When asked about the possibility of employing data in this manner, Google said it has no plans to use Google user data to target ads on outdoor billboards.
Kang, the international consumer counsel at EPIC, said it’s easy to lose sight of the privacy issues concerning Google, or any tech giant, possibly expanding its ad platform to out-of-home.
“Although OOH programmatic billboards don’t directly target an individual, it uses the individual’s data to segment them into demographic groups, so this is still an invasive technique that Google is using for the ads,” Kang said. “You can’t opt out of seeing a billboard every day on your way to work even though it may target you as a member of a specific group.”

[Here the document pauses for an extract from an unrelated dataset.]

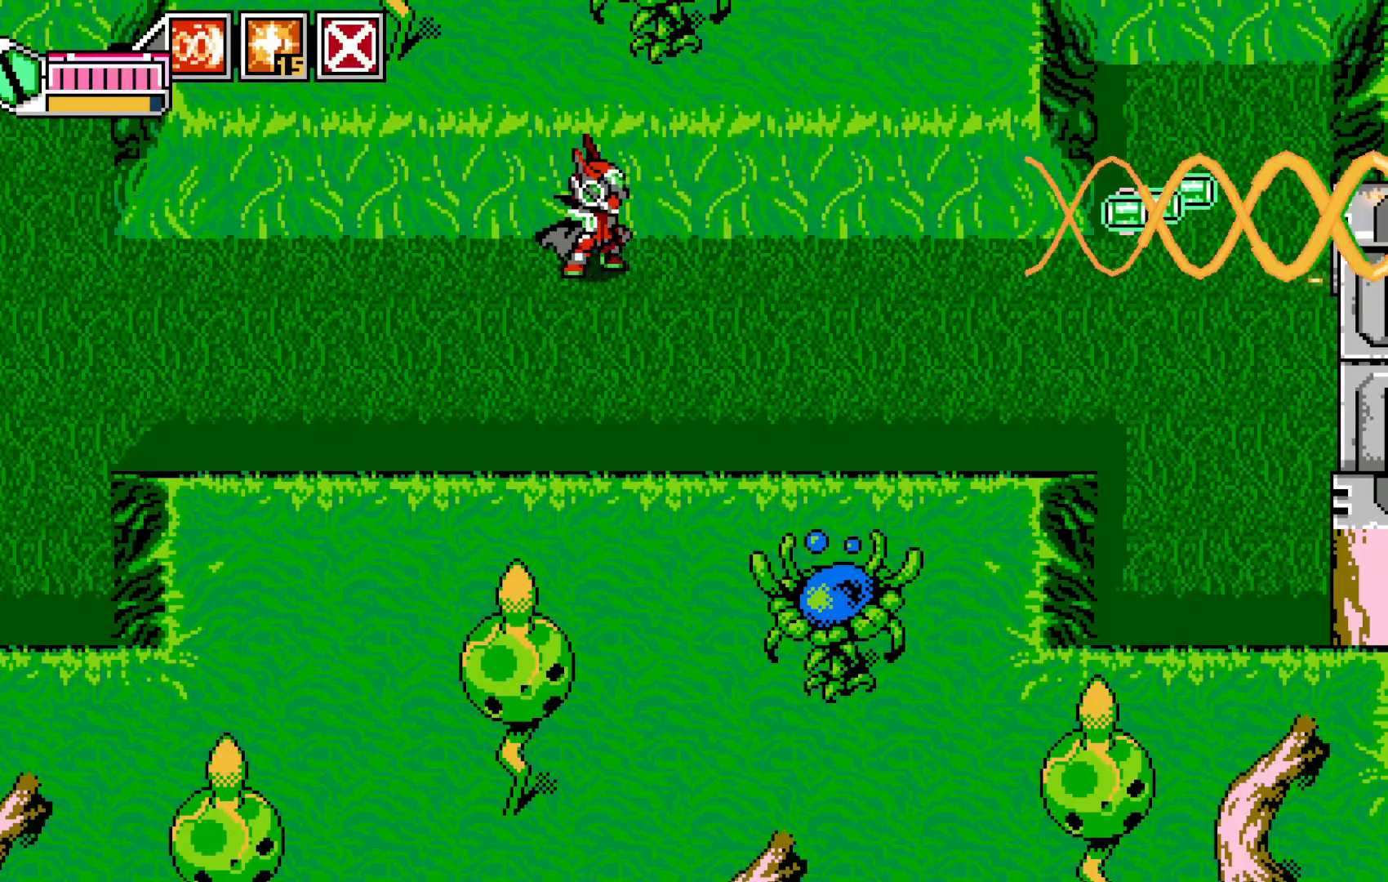
{"buttons": [], "left_stick": "right", "events": [[200, "left_stick", "right"]]}
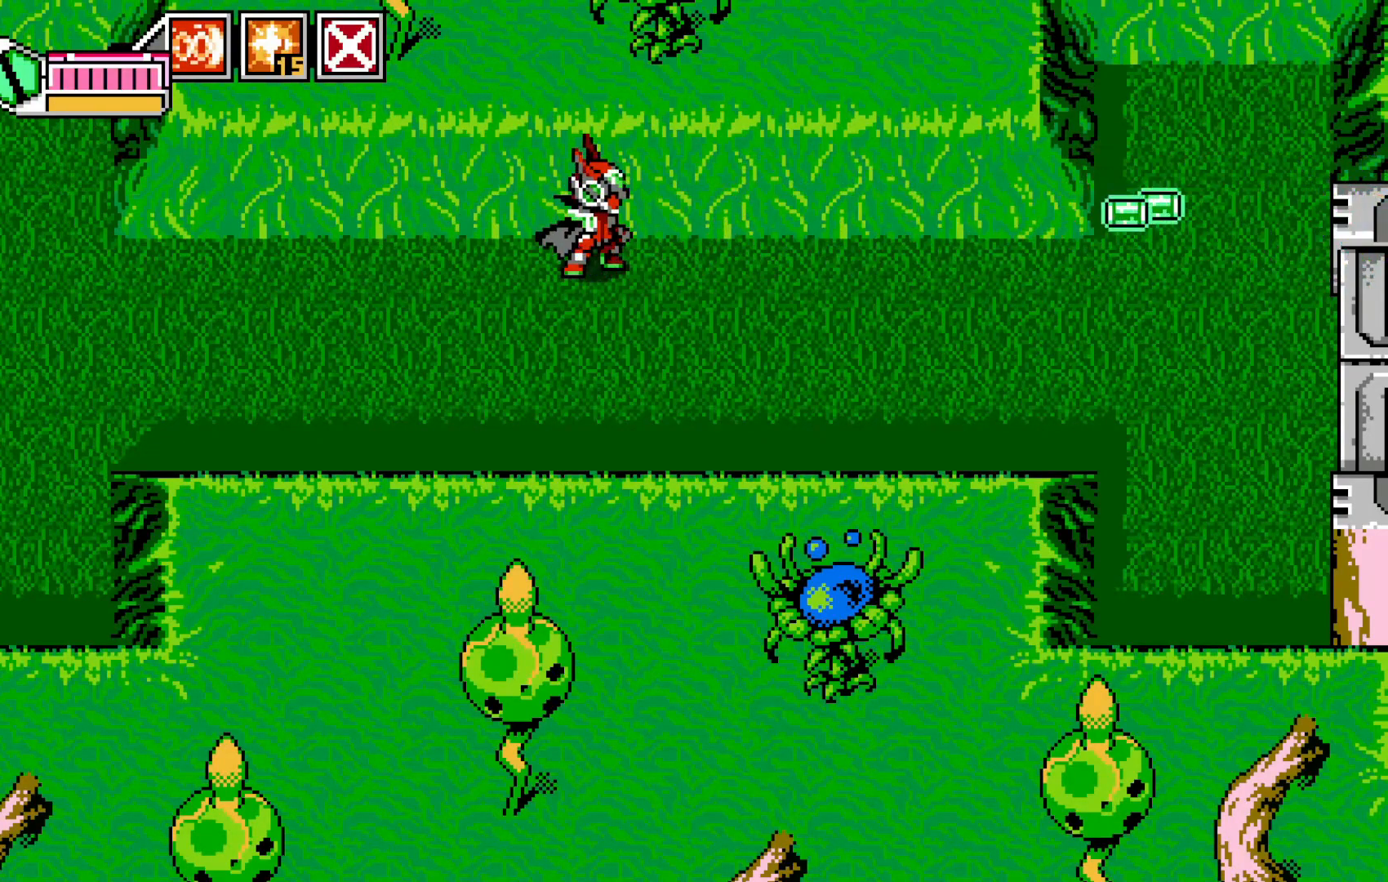
{"buttons": [], "left_stick": "right", "events": []}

As for third-party data collection, "the same concerns apply to whatever type of data we’re talking, whatever process is used to curate the content," Kang said.
Rep. Ro Khanna (D-Calif.), whose congressional district is in Silicon Valley, has been tapped by party leaders to draft what’s being called an Internet Bill of Rights, outlining an internet user’s right to data privacy and to appear on the homepage of a company’s website. In an interview on Aug. 16, Khanna said if Google does move into the outdoor ad market, it needs to get consent from users whose data would be aggregated and used in ad placements.
“My sense is that people don’t like when their data is manipulated for a political purpose that they didn’t agree to or when their data is manipulated and they don’t understand why,” Khanna said. “What they want is transparency, so I think that as long as it’s done in a way that’s transparent and people know what their data is being used for, that’s fine.”
Another possible hurdle tech giants could face if they opted to extend their prowess into the out-of-home advertising space is regulations on roadside billboards, which face restrictions from the federal, state and municipality levels as to how a digital billboard ad changes images and how frequently it does change.
Despite the potential obstacles, Hoban said the trend of tech companies extending into the outdoor advertising space will continue across the ad industry, with companies like Rubicon Co. Ltd. and TubeMogul Inc. already beginning to offer these technologies.
“While Google is the dominate player that everyone likes to point to and certainly the data that they have is very, very rich, this is going to move forward with or without Google,” Hoban said. “It’s just a question of whether Google wants to enter now, later or at all.”
Sam Sabin previously worked at Morning Consult as a reporter covering tech.